* _やること_
A - 法定養育費についての文章によると、この制度はいつまでに施行される予定ですか?
B - 法定養育費についての文章を、最後の文の続きから書き進めてください。

* _本文_
----

法定養育費とは?養育費の義務化はいつから?金額はどうなる?
法定養育費とは、離婚の際に養育費の取り決めをしなくても、一定額の養育費を請求できるという制度です。
2024年5月の民法改正により導入された新しい制度で、2026年5月までに施行される予定です。
これまでの制度のもとでは、養育費は、父母間での協議や裁判所の手続きによって金額等を取り決めなければ、請求することはできませんでした。
法定養育費制度の導入後は、このような取り決めがない場合でも、養育費として一定額を請求することができるようになります。
具体的な金額については、現時点(2025年5月現在)では未定ですが、子どもの最低限度の生活を維持できる程度の、比較的低額なものになることが見込まれます。
この記事では、法定養育費について、どのような制度か、いつから始まるのか、金額はどうなるのかなどについて、解説していきます。
法定養育費とは?
法定養育費とは、離婚の際に養育費の取り決めをしなくても、一定額の養育費を請求できるという制度です(改正後民法766条の3第1項)。
養育費とは、子どもの生活のためのお金のことをいいます。
離婚後に子どもと離れて暮らす親は、養育費を支払う義務を負います。
また、子どもと一緒に暮らす親は、養育費の支払いを請求する権利を持ちます。
もっとも、これまでの制度のもとでは、協議や裁判所の手続きによって具体的な金額等を取り決めなければ、養育費を請求することはできませんでした。
それが今回、民法の改正によって、具体的な取り決めをしなくても、一定額の養育費を請求することができる制度が導入されました。
これが法定養育費制度です。
法定養育費の概要
法定養育費の制度の概要について、簡単に解説します。
法定養育費を請求できる場合
法定養育費は、父母が養育費の取り決めをせずに離婚をした場合に請求することができます。
話し合い(協議)によって離婚したか、裁判で離婚したかは問われません(改正後民法771条)。
また、父親が認知した子どもがいる場合も請求することができます(改正後民法788条)。
法定養育費を請求することができる人
法定養育費を請求できるのは、子どもの父母の一方で、離婚時から引き続き子どもの世話を主として行っている人です。
「実際に子どもと一緒に暮らして、子どもの面倒をみている」という事実状態が基準となります。

----

(コレクションの保存品)

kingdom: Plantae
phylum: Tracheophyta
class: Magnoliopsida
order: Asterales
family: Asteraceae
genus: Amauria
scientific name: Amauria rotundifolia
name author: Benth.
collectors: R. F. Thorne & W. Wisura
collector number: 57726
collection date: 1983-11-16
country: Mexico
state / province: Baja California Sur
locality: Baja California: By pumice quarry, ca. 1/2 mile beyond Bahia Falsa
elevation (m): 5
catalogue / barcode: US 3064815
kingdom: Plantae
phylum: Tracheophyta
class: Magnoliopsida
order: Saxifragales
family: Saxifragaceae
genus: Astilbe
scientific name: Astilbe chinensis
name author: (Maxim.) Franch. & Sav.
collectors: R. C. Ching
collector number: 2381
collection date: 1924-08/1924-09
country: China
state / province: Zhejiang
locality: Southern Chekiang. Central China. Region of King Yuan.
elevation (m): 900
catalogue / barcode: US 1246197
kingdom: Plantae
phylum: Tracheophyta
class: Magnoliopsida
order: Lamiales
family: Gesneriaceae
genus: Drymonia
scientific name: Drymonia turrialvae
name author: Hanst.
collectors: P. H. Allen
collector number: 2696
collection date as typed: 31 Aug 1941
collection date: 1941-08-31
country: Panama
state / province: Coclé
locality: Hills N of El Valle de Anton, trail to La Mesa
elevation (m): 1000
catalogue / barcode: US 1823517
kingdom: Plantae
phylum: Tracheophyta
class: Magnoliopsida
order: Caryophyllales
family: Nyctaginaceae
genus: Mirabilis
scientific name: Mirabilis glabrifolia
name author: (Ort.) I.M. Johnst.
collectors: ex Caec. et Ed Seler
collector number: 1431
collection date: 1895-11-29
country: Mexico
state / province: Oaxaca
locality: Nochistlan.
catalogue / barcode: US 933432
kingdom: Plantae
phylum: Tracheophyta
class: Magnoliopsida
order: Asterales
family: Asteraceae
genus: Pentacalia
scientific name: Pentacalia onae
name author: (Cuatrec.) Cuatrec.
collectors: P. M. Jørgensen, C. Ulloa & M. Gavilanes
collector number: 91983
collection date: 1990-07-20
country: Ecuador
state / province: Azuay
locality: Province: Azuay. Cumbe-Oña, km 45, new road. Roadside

----

* _各課題への回答_
A - 2026年5月までに施行される予定です。

B -
「親権者」や「監護権者」として指定されているかどうかは関係ありません。
法定養育費の金額
法定養育費の金額は、法務省令で定められる予定です。
2025年5月現在では未だ定められてはいません。
もっとも、法律では「子の最低限度の生活の維持に要する標準的な費用の額」などを勘案して定めるものとされているため、比較的低額になることが見込まれます。
法定養育費の支払時期
法定養育費は、離婚の日から、次の①②③のいずれか早い日までの間、毎月末に支払うよう請求することができます。
- ① 協議によって養育費の取り決めをした日
- ② 養育費の審判(※)が確定した日
- ③ 子どもが成年(満18歳)に達した日
※審判とは、家庭裁判所が養育費の金額等を定める手続きのことです。
なお、離婚の日が属する月、上記の①②③の属する月に支払う金額については、日割り計算で算出するものとされています(改正後民法766条の3第2項)。
支払い拒否・免除等の余地
法定養育費は、父母が養育費の取り決めをせずに離婚した場合、法律上当然に発生します。
支払う側の支払能力がない場合でも、法律上当然に支払い義務が生じるということです。
しかし、支払う側に支払能力がない場合は支払ってもらうことは不可能ですし、支払う側の生活を困窮させるわけにもいきません。
そこで、支払う側が支払能力がないこと又は支払いをすると生活が著しく困窮することを証明した場合は、法定養育費の全部又は一部の支払いを拒否することができるとされています。
また、未払いの法定養育費(離婚日から裁判所での取り決めをするまでの期間に生じた過去の法定養育費)については、裁判所の判断により、全部又は一部の免除や支払猶予等がされる場合もあります(改正後民法766条の3第3項)。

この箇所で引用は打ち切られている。